• _The task_:
Report each line of the data that has "HalfCycle" somewhere in it.

::: Excerpted records

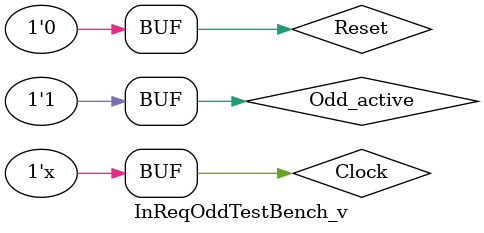
<source format=v>

`timescale		1 ns/1 ps		// Display things in ns, compute them in ps
`define HalfCycle	18.518			// Half of the clock cycle time in nanoseconds
`define Cycle		(`HalfCycle * 2)	// Didn't you learn to multiply?
`define ActiveCycles	65536			// Change this to hold the buttons down for longer!
//-----------------------------------------------------------------------

module InReqOddTestBench_v;

	// Inputs
	reg Clock;
	reg Reset;
	reg Odd_active;
	wire [8:0] Out;

	//---------------------------------------------------------------
	//	Clock Source
	//		This section will generate a clock signal,
	//		turning it on and off according the HalfCycle
	//		time, in this case it will generate a 27MHz clock
	//		THIS COULD NEVER BE SYNTHESIZED
	//---------------------------------------------------------------
	initial Clock =		1'b1;		// We need to start at 1'b0, otherwise clock will always be 1'bx
	always #(`HalfCycle) Clock =	~Clock;	// Every half clock cycle, invert the clock
	//---------------------------------------------------------------

	// Instantiate the Unit Under Test (UUT)
	InReqlineOdd uut (
		.Clock(Clock), 
		.Reset(Reset), 
		.Odd_active(Odd_active), 
		.Out(Out)
	);

	initial begin
		// Initialize Inputs
		
		Reset = 1'b1;
		Odd_active = 1'b0;

		#(`Cycle * 3);
		Reset = 1'b0;
		#(`Cycle);
		Odd_active = 1'b1;
		#(`Cycle*500);

	end
      
endmodule


</source>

::::::

• _Exercise answer_:
`define HalfCycle	18.518			// Half of the clock cycle time in nanoseconds
`define Cycle		(`HalfCycle * 2)	// Didn't you learn to multiply?
	//		turning it on and off according the HalfCycle
	always #(`HalfCycle) Clock =	~Clock;	// Every half clock cycle, invert the clock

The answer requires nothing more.